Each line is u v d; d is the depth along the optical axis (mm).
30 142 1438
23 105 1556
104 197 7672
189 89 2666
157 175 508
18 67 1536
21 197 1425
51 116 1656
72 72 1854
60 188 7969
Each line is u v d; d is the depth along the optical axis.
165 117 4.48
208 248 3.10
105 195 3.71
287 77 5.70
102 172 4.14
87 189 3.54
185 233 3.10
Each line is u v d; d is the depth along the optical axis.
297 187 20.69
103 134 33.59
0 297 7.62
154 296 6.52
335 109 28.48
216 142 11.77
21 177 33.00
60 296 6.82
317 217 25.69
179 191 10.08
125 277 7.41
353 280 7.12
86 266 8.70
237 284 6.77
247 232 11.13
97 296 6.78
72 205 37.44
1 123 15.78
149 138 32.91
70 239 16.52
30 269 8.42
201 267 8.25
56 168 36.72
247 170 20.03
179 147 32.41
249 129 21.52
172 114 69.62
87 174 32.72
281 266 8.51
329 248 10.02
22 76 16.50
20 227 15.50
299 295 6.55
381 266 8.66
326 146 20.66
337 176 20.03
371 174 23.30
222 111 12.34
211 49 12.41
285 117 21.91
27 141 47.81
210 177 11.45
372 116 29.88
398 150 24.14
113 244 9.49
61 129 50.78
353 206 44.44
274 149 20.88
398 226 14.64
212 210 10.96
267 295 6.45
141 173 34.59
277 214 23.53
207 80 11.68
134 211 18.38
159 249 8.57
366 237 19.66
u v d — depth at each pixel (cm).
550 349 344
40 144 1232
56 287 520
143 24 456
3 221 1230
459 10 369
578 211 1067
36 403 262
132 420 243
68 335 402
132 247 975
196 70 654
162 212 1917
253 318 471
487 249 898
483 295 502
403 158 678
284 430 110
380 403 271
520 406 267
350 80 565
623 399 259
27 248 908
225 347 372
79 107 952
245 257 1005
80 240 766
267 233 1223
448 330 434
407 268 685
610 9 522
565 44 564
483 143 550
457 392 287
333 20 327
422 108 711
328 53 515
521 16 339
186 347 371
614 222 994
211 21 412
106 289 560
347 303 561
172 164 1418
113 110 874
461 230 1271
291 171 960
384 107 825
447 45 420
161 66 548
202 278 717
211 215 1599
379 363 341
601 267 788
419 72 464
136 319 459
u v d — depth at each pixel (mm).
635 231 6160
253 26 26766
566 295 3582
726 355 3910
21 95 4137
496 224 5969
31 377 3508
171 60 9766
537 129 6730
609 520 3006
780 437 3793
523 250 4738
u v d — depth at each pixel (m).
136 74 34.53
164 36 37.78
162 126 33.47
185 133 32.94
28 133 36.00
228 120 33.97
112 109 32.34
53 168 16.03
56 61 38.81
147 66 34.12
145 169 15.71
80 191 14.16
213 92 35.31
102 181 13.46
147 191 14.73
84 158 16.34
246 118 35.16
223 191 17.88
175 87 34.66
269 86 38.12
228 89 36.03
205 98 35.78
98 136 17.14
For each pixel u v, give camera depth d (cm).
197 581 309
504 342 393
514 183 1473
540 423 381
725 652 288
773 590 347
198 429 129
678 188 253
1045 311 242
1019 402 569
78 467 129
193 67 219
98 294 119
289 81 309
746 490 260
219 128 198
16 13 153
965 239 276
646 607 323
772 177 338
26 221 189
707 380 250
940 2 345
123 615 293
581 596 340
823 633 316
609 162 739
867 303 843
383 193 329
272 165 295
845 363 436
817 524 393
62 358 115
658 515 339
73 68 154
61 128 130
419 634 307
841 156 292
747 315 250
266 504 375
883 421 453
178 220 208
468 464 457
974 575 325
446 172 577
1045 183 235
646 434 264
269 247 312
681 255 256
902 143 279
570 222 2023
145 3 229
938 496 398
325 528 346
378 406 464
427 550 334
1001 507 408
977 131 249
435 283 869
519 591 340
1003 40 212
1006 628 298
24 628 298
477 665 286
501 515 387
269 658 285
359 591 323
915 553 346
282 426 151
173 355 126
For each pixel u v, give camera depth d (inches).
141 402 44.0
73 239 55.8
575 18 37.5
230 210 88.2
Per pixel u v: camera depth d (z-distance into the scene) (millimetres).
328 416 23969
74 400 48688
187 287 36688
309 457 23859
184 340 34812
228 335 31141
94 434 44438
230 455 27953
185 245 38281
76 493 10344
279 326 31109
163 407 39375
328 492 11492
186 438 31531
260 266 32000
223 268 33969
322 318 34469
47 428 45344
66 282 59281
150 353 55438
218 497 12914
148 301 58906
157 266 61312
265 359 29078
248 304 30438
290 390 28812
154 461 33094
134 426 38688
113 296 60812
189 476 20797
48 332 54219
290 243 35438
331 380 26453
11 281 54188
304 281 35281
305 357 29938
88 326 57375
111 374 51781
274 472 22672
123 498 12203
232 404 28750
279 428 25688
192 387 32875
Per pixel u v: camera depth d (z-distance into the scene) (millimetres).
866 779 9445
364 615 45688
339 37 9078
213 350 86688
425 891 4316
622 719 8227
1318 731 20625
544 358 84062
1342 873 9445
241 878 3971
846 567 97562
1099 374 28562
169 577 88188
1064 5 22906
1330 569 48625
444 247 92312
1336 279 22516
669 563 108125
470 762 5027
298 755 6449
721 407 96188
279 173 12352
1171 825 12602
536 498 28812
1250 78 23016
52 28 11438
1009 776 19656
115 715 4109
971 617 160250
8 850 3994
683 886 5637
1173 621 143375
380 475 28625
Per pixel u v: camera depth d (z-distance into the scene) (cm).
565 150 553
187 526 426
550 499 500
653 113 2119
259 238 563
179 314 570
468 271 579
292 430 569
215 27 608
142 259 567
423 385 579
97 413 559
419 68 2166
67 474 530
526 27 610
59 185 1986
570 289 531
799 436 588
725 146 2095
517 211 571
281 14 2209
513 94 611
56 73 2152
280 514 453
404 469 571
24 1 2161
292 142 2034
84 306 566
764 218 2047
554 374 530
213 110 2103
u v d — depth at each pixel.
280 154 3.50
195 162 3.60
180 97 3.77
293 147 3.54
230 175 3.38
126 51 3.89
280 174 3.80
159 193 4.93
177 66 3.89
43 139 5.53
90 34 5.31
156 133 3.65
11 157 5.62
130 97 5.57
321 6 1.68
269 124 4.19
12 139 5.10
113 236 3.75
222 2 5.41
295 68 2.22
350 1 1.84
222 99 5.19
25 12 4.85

__________

**Exercise:** Return the full data above, line for line.

**Answer for this exercise:**
Each line is u v d; d is the depth along the optical axis (mm).
30 142 1438
23 105 1556
104 197 7672
189 89 2666
157 175 508
18 67 1536
21 197 1425
51 116 1656
72 72 1854
60 188 7969
Each line is u v d; d is the depth along the optical axis.
165 117 4.48
208 248 3.10
105 195 3.71
287 77 5.70
102 172 4.14
87 189 3.54
185 233 3.10
Each line is u v d; d is the depth along the optical axis.
297 187 20.69
103 134 33.59
0 297 7.62
154 296 6.52
335 109 28.48
216 142 11.77
21 177 33.00
60 296 6.82
317 217 25.69
179 191 10.08
125 277 7.41
353 280 7.12
86 266 8.70
237 284 6.77
247 232 11.13
97 296 6.78
72 205 37.44
1 123 15.78
149 138 32.91
70 239 16.52
30 269 8.42
201 267 8.25
56 168 36.72
247 170 20.03
179 147 32.41
249 129 21.52
172 114 69.62
87 174 32.72
281 266 8.51
329 248 10.02
22 76 16.50
20 227 15.50
299 295 6.55
381 266 8.66
326 146 20.66
337 176 20.03
371 174 23.30
222 111 12.34
211 49 12.41
285 117 21.91
27 141 47.81
210 177 11.45
372 116 29.88
398 150 24.14
113 244 9.49
61 129 50.78
353 206 44.44
274 149 20.88
398 226 14.64
212 210 10.96
267 295 6.45
141 173 34.59
277 214 23.53
207 80 11.68
134 211 18.38
159 249 8.57
366 237 19.66
u v d — depth at each pixel (cm).
550 349 344
40 144 1232
56 287 520
143 24 456
3 221 1230
459 10 369
578 211 1067
36 403 262
132 420 243
68 335 402
132 247 975
196 70 654
162 212 1917
253 318 471
487 249 898
483 295 502
403 158 678
284 430 110
380 403 271
520 406 267
350 80 565
623 399 259
27 248 908
225 347 372
79 107 952
245 257 1005
80 240 766
267 233 1223
448 330 434
407 268 685
610 9 522
565 44 564
483 143 550
457 392 287
333 20 327
422 108 711
328 53 515
521 16 339
186 347 371
614 222 994
211 21 412
106 289 560
347 303 561
172 164 1418
113 110 874
461 230 1271
291 171 960
384 107 825
447 45 420
161 66 548
202 278 717
211 215 1599
379 363 341
601 267 788
419 72 464
136 319 459
u v d — depth at each pixel (mm).
635 231 6160
253 26 26766
566 295 3582
726 355 3910
21 95 4137
496 224 5969
31 377 3508
171 60 9766
537 129 6730
609 520 3006
780 437 3793
523 250 4738
u v d — depth at each pixel (m).
136 74 34.53
164 36 37.78
162 126 33.47
185 133 32.94
28 133 36.00
228 120 33.97
112 109 32.34
53 168 16.03
56 61 38.81
147 66 34.12
145 169 15.71
80 191 14.16
213 92 35.31
102 181 13.46
147 191 14.73
84 158 16.34
246 118 35.16
223 191 17.88
175 87 34.66
269 86 38.12
228 89 36.03
205 98 35.78
98 136 17.14
For each pixel u v, give camera depth d (cm).
197 581 309
504 342 393
514 183 1473
540 423 381
725 652 288
773 590 347
198 429 129
678 188 253
1045 311 242
1019 402 569
78 467 129
193 67 219
98 294 119
289 81 309
746 490 260
219 128 198
16 13 153
965 239 276
646 607 323
772 177 338
26 221 189
707 380 250
940 2 345
123 615 293
581 596 340
823 633 316
609 162 739
867 303 843
383 193 329
272 165 295
845 363 436
817 524 393
62 358 115
658 515 339
73 68 154
61 128 130
419 634 307
841 156 292
747 315 250
266 504 375
883 421 453
178 220 208
468 464 457
974 575 325
446 172 577
1045 183 235
646 434 264
269 247 312
681 255 256
902 143 279
570 222 2023
145 3 229
938 496 398
325 528 346
378 406 464
427 550 334
1001 507 408
977 131 249
435 283 869
519 591 340
1003 40 212
1006 628 298
24 628 298
477 665 286
501 515 387
269 658 285
359 591 323
915 553 346
282 426 151
173 355 126
For each pixel u v, give camera depth d (inches).
141 402 44.0
73 239 55.8
575 18 37.5
230 210 88.2
Per pixel u v: camera depth d (z-distance into the scene) (millimetres).
328 416 23969
74 400 48688
187 287 36688
309 457 23859
184 340 34812
228 335 31141
94 434 44438
230 455 27953
185 245 38281
76 493 10344
279 326 31109
163 407 39375
328 492 11492
186 438 31531
260 266 32000
223 268 33969
322 318 34469
47 428 45344
66 282 59281
150 353 55438
218 497 12914
148 301 58906
157 266 61312
265 359 29078
248 304 30438
290 390 28812
154 461 33094
134 426 38688
113 296 60812
189 476 20797
48 332 54219
290 243 35438
331 380 26453
11 281 54188
304 281 35281
305 357 29938
88 326 57375
111 374 51781
274 472 22672
123 498 12203
232 404 28750
279 428 25688
192 387 32875
Per pixel u v: camera depth d (z-distance into the scene) (millimetres).
866 779 9445
364 615 45688
339 37 9078
213 350 86688
425 891 4316
622 719 8227
1318 731 20625
544 358 84062
1342 873 9445
241 878 3971
846 567 97562
1099 374 28562
169 577 88188
1064 5 22906
1330 569 48625
444 247 92312
1336 279 22516
669 563 108125
470 762 5027
298 755 6449
721 407 96188
279 173 12352
1171 825 12602
536 498 28812
1250 78 23016
52 28 11438
1009 776 19656
115 715 4109
971 617 160250
8 850 3994
683 886 5637
1173 621 143375
380 475 28625
Per pixel u v: camera depth d (z-distance into the scene) (cm).
565 150 553
187 526 426
550 499 500
653 113 2119
259 238 563
179 314 570
468 271 579
292 430 569
215 27 608
142 259 567
423 385 579
97 413 559
419 68 2166
67 474 530
526 27 610
59 185 1986
570 289 531
799 436 588
725 146 2095
517 211 571
281 14 2209
513 94 611
56 73 2152
280 514 453
404 469 571
24 1 2161
292 142 2034
84 306 566
764 218 2047
554 374 530
213 110 2103
u v d — depth at each pixel.
280 154 3.50
195 162 3.60
180 97 3.77
293 147 3.54
230 175 3.38
126 51 3.89
280 174 3.80
159 193 4.93
177 66 3.89
43 139 5.53
90 34 5.31
156 133 3.65
11 157 5.62
130 97 5.57
321 6 1.68
269 124 4.19
12 139 5.10
113 236 3.75
222 2 5.41
295 68 2.22
350 1 1.84
222 99 5.19
25 12 4.85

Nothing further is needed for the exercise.